Derek Lowe: Yes. Well, we certainly understand and appreciate the value of that strategy, and that’s a question for the Board to be addressing in due course. The greatest priority is actually that we continue to make progress on visibility of our contracting schedule. And at the moment, clearly, there are 2 or 3 vessels that remain uncontracted, which is quite a rare position for us to be in. And they’re more concerned that, that capacity is filled first before looking at as anything else.

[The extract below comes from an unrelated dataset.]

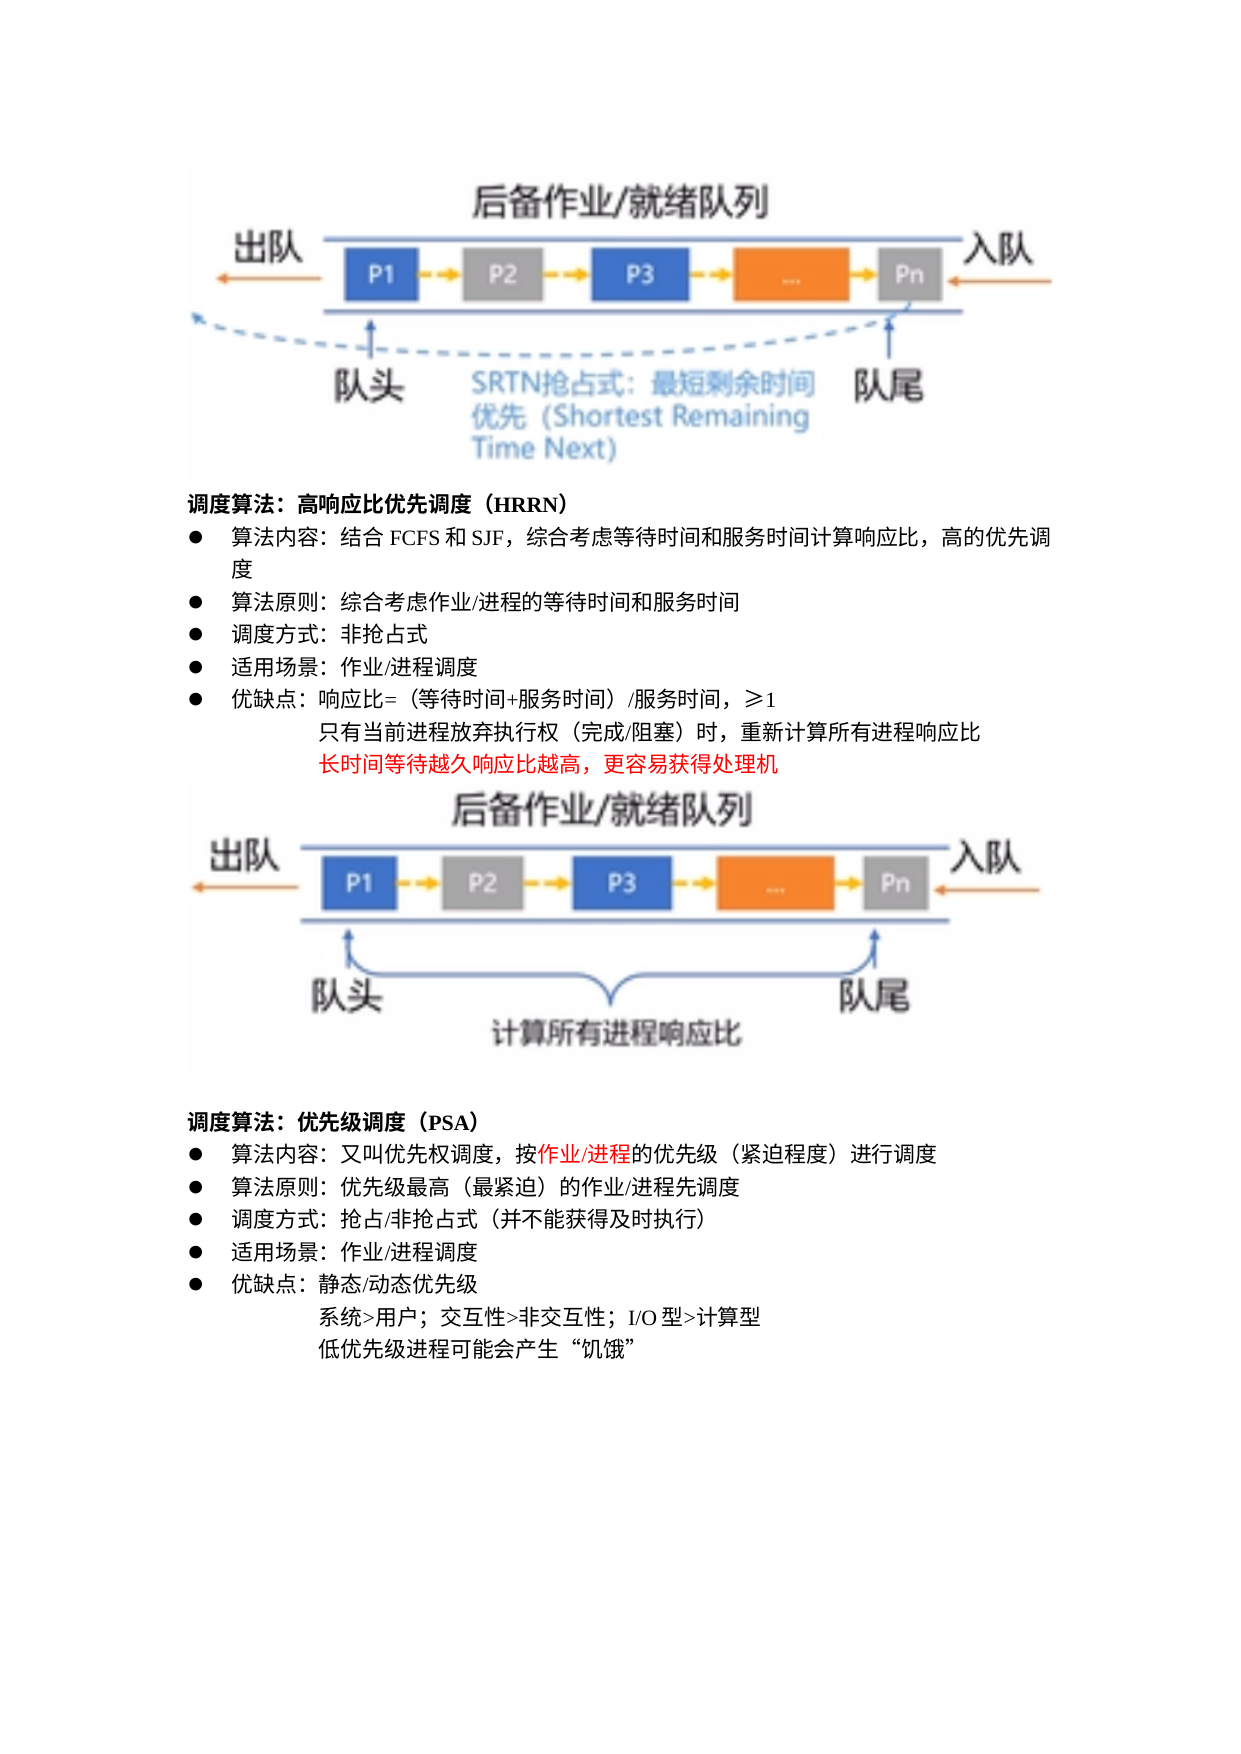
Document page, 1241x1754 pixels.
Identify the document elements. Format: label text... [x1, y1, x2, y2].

We certainly look forward to the point where that is a really good use of capital. I would also say, if you look at our liquidity position, which we are certainly content with, we had $55 million, I think. So we had $50 million of cash equivalent.

Pavel Oliva: Cash.

Derek Lowe: Cash and cash equivalent till the end of March, but we also had $45 million of drawn-down revolving credit facility. So the net liquidity, if you look at the difference between those is rather less and we wouldn’t feel — I expect the Board wouldn’t feel able to invest cash in buying back units when that’s the position.

Pavel Oliva: Understood, understood. So — but as you kind of get to that more comfortable position, and you have repaid a lot of debt so far. You would — it’s something that the Board will certainly consider, right?

Derek Lowe: Yes, it’s certainly one of the options.

Pavel Oliva: Okay. Awesome. Very good. Congratulations on a great quarter and terrific performance.

Operator: And our next question comes from Robert Silvera from R.E. Silvera and Associates Marine.

Robert Silvera: Yes, we’re marine surveyors by the way. She dropped the word, surveyors. In any case, I’d like to congratulate you on improving the company’s situation considerably versus the past. Our input is that we would love because we own thousands of shares, we would love to see you keep the dividend about where it is for an extended period of time and aggressively continue your move toward reducing debt. Don’t take any more drop-downs for the time being because the fleet is fairly young and let’s fill the gaps, as you’ve been saying and get to the position where we have significantly continued to reduce the debt. You have some of the ships already debt-free, and that’s really great. So that’s our position as shareholders, and we hope you will take that into consideration.

Derek Lowe: Sure. Thank you very much. I would just show you again Slide 9, if you want to go back to it. The current installment figure is basically a 12-month look forward from the balance sheet date of the debt repayments that are coming due by amortizations. And that $91 million over the 12 months starting first of April this year is very recognizable on a year-by-year basis for the amount we repay in our debt in cash purely on the scheduled repayment terms. So point very well taken, and I hope you’re also pleased with the amount of debt repayment we’re managing to do already.

Robert Silvera: Yes. Very pleased with that. And I’m saying our point is I’m not interested in getting the dividend raised back to $0.52 right away, but rather continuously aggressively continue to pay down the debt, don’t take any drop-downs for at least a year at this point and filling the gaps on where we are with our ships putting us in a very, very solid position. And I think the share price will reflect it. And in the future, with the market in Brazil, looking as good as it is, given that much time that I’m talking about a year, we will know the market a lot better by then, and we can make very judicious decisions on what to add to the fleet and future.

Derek Lowe: Thanks, Robert.

Operator: [Operator Instructions]

We currently have no further questions. I will hand back over to Derek for any final remarks.

Derek Lowe: Well, thank you all again for joining this earnings call for KNOT Offshore Partners First Quarter 2024 and I look forward to speaking with you again following the second quarter results.

Operator: And this concludes today’s conference call. Thank you for joining. You may now disconnect your lines.